If Martha Steele hadn’t left with Grace, then maybe things would have been different. At the time, Kathleen had been fine living in her flat with the children, their father sleeping over two or three nights a week, even if it was a tight squeeze.
But George wanted them all to move in with him when he’d found himself alone. On his own territory, he became even more predatory. And then he became obsessed with getting married. He’d managed to track Martha down and got her to agree to a quick divorce, on the grounds that he had committed adultery. To this day, she had no idea why he’d wanted to do that, rather than go and drag Martha back because his pride had been dented. Maybe it was all about saving face. Replacing Martha with Kathleen made it look as if it was George’s choice to end his first marriage.
Kathleen hadn’t wanted to marry George straight away. She would have preferred to see how things panned out. She’d always hoped that one day he would change, but like a lot of people whose lives were blighted by abusive partners, she had been taken in by sober George. Drunken George didn’t give a stuff about anyone but himself. So she lived for the days of sober George.
He’d said he’d change if they moved in together on a permanent basis. But it was all lies. Living at the hands of a monster was not just degrading, it was debilitating. He had not only beaten her down with his hands, he had beaten her mentally. Saying she was never good enough, never able to leave because she didn’t have anywhere to go, no one would want her. He’d given
her no money, she had been dependent on him for everything. What did her children know about real hardship?

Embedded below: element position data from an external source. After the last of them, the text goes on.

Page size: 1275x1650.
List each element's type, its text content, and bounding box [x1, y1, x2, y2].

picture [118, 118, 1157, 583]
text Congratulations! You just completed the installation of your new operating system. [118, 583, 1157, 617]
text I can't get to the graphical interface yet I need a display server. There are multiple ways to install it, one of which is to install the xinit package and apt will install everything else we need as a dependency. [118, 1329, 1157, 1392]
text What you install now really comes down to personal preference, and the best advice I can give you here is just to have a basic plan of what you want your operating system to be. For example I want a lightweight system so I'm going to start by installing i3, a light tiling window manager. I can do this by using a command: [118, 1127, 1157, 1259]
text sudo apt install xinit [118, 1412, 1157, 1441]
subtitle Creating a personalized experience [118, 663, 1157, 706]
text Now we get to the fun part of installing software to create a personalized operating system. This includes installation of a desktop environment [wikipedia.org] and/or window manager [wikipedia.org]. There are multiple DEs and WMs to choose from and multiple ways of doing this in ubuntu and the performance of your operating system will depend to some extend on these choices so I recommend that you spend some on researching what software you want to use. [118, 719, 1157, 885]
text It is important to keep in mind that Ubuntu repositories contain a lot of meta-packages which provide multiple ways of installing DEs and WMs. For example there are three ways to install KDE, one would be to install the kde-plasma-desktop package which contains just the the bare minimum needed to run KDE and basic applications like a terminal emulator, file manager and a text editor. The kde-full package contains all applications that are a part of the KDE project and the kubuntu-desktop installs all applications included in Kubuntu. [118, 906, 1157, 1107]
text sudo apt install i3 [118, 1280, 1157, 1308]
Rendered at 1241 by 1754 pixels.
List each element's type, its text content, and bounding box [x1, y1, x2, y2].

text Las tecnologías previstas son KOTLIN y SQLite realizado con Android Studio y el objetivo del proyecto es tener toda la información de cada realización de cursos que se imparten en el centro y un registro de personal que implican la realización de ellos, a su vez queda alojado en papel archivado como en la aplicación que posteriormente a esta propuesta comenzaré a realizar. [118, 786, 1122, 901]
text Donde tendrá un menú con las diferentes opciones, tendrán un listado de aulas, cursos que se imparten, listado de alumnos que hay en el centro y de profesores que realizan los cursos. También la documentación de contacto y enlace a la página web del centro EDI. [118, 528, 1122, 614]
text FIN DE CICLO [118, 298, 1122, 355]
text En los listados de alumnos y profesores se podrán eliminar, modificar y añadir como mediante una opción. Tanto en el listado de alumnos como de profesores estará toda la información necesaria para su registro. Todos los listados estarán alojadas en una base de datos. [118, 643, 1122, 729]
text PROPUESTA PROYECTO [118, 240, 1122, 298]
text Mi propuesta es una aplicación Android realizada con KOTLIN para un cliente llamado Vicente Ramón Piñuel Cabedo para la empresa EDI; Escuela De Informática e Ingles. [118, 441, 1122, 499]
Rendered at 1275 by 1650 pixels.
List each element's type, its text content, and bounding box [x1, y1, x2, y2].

George had mellowed in his later years; he wasn’t quite the bully he used to be, and Eddie and Leon had taken his place in the respectability chart. Since George had been murdered, things had improved drastically for everyone. There was no longer that sense of fear, and no anticipation that things could erupt at any time. Now Kathleen had to make sure her children didn’t get into too much trouble instead.
It was a ceaseless battle. Half the time they never listened to her. They still blamed her for their suffering. How wrong they were when they said she could have got away from him.
Her shoulders drooped again, thinking of her daughter, and her granddaughter. It wasn’t entirely Jade’s fault, but she did play the victim card far too often. Although, to be fair, Kathleen didn’t mind so much; Jade had all but left her to look after Posh Gloss since her last boyfriend had deserted her and she had moved back to Stoke, and it was Kathleen’s first chance at running a business; during the past few months she’d found she’d really enjoyed it. Being around people was a joy compared to having to stay cooped up in the house all day, waiting for George to come home from wherever it was he’d been, figuring out what mood he was in as soon as he came through the door, as she had for so many years. And it was all because of Martha and her daughter.
So, despite putting on airs and graces, that woman coming to the house had annoyed her. What if Grace Allendale saw through her act and began to pry? There were secrets in their family, things no one was ever going to find out. She’d need to think what to do next, to keep everyone safe.
Now that George wasn’t there, she would go to any lengths to protect them all. Nothing would come between her and her children. Not even the fact that Eddie had chosen not to include her in the meeting after Josh Parker had been found murdered on their premises. She was still angry they hadn’t called for her to go in.
But she would protect them to the end, as any mother would. She always had done and she always would. Now would be no exception.